On 7/30/2011 5:47 PM, [email protected] wrote:
1) I gave dblatex a whirl. It took a while to install missing packages
from CTAN until dblatex ran at all. Eventually I got stuck when
(La)TeX told me that a glyph was missing from a font that it intended
to use. My document uses quite a few greek characters and other
symbols, but I wouldn't expect LaTeX to have a problem with that. As it
wasn't apparent to me how to move on from there, I had to give up.

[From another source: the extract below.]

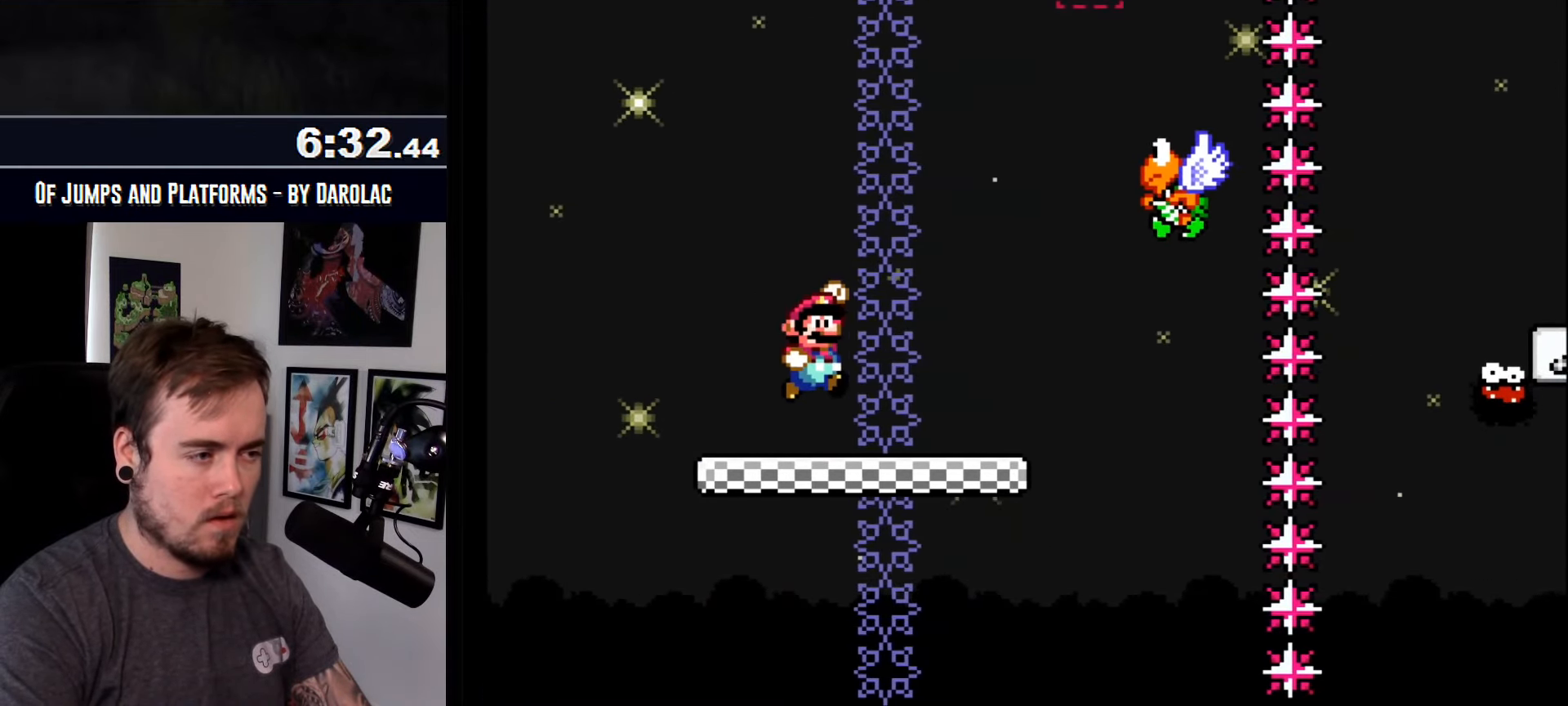
{"buttons": ["CROSS"], "events": [[67, "TRIANGLE", "down"], [500, "TRIANGLE", "up"]]}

Sounds like you found another solution, but for the record:
The easiest way to get all the LaTeX packages you might need to have
installed is to install the latest "TeX Live" distro:
http://www.tug.org/texlive/
It's big, but compared to hard disks these days, no worries.

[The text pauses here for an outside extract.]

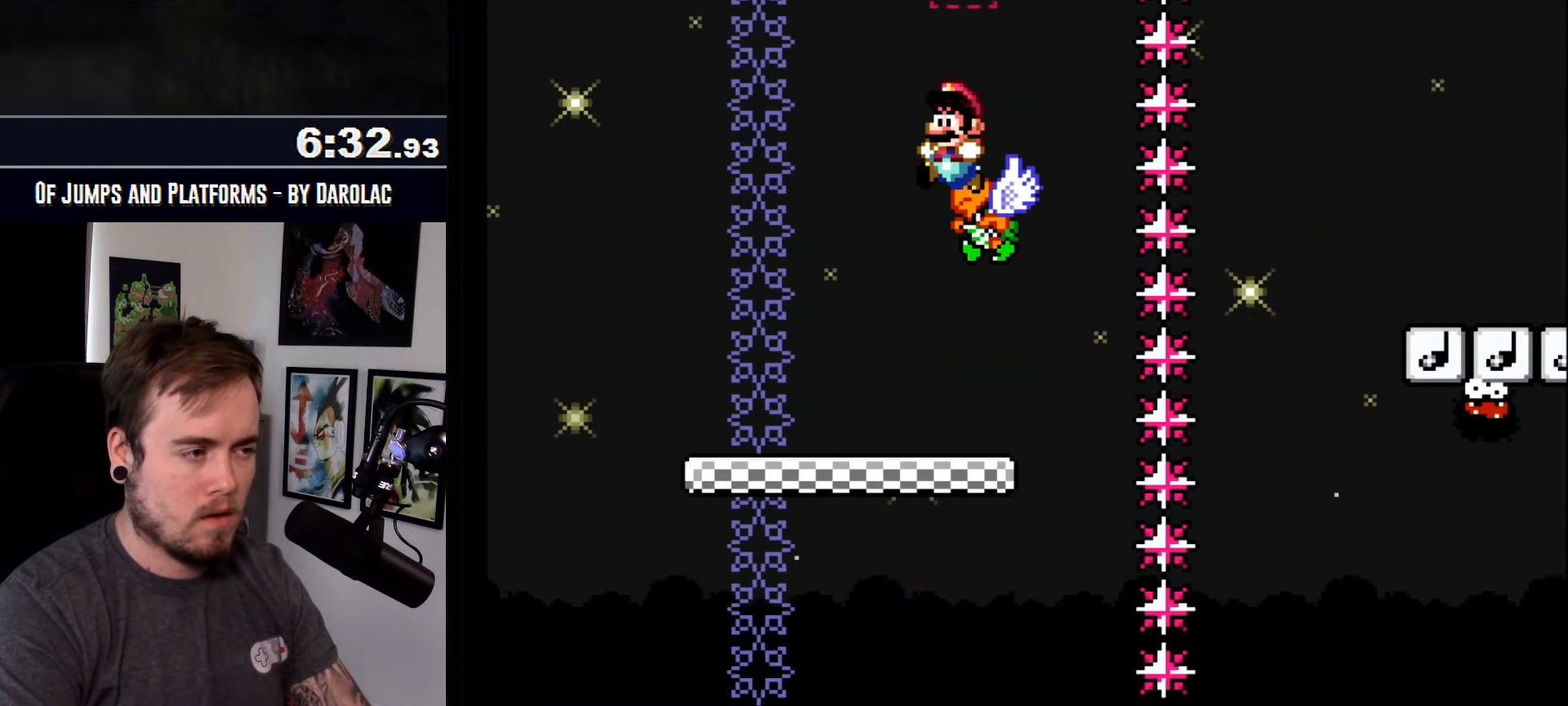
{"buttons": ["CROSS", "TRIANGLE"], "events": [[67, "TRIANGLE", "down"], [367, "TRIANGLE", "up"], [467, "TRIANGLE", "down"]]}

As for the font issue: I'm not sure whether you were using LaTeX (8-bit
pre-Unicode characters) or XeLaTeX (Unicode compliant version). (Both
come in the Tex Live distro.) On the assumption that your XML was
Unicode, you should have been using XeLaTeX. A good Unicode font (and
it's nice looking, too) is the Charis SIL font:
http://scripts.sil.org/CharisSILfont
It includes regular, bold, italic, bold italic, small caps, tons of
diacritics, IPA etc. It does not however cover Greek characters.

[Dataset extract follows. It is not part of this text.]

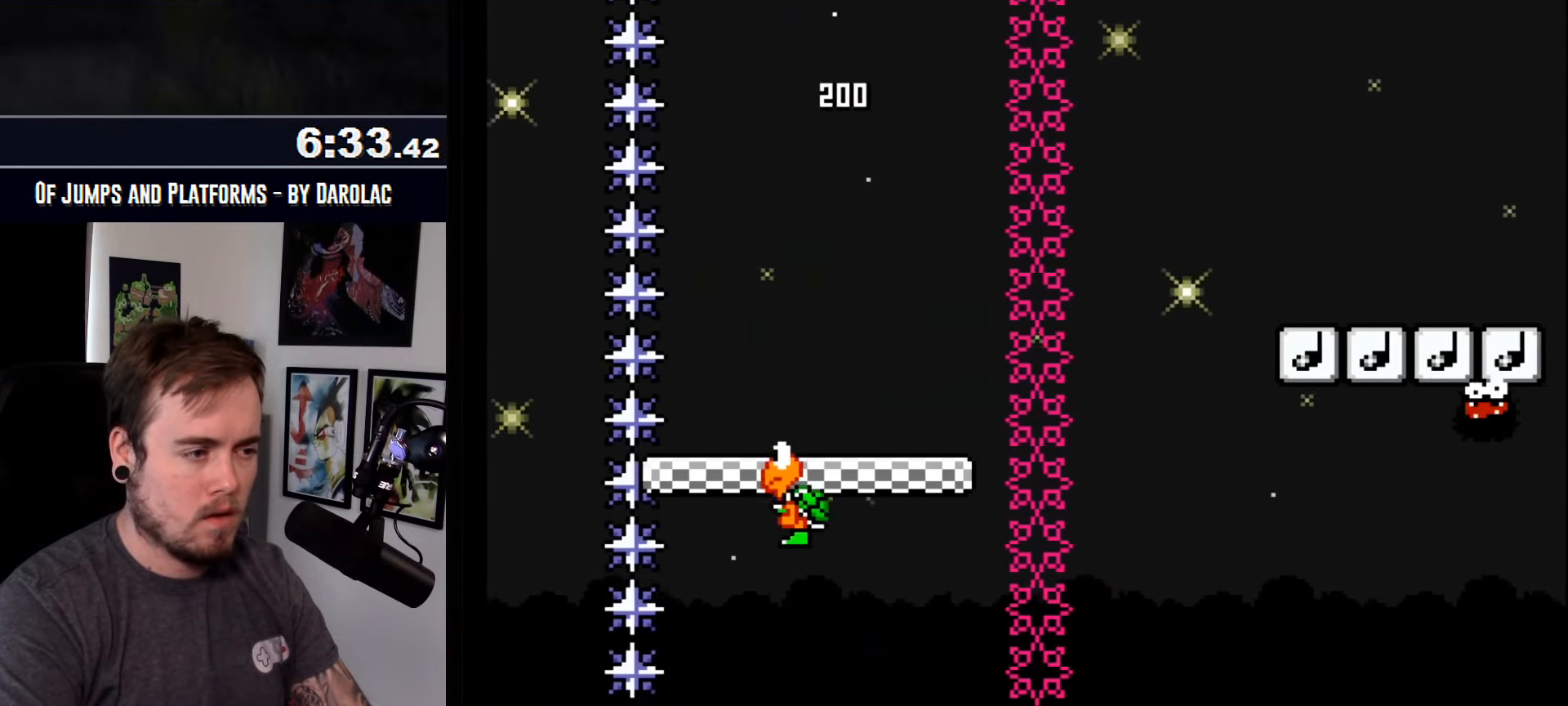
{"buttons": ["CROSS"], "events": [[83, "TRIANGLE", "up"]]}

I'm sure there are Unicode fonts that cover both Roman and Greek
characters (Arial Unicode does, but is probably not what one would want
for typesetting).
The more general solution is to tag the non-Roman strings in XML (either
manually or by a script), and create a small XSL transform that tags
them for the font when converting to XeLaTeX. We do that for our
grammars, which routinely mix in strings in Perso-Arabic scripts,
Bengali script, etc. Or you could run a script over the XeLaTeX output
by dblatex and font-tag the non-Roman strings directly.
You might also want to use the Polyglossia package
http://www.tex.ac.uk/ctan/macros/xetex/latex/polyglossia/
to provide language-specific hyphenation, etc.
And if someone wants help, there's a XeTeX mailing list:
http://www.tug.org/mailman/listinfo/xetex
--
Mike Maxwell
[email protected]
"My definition of an interesting universe is
one that has the capacity to study itself."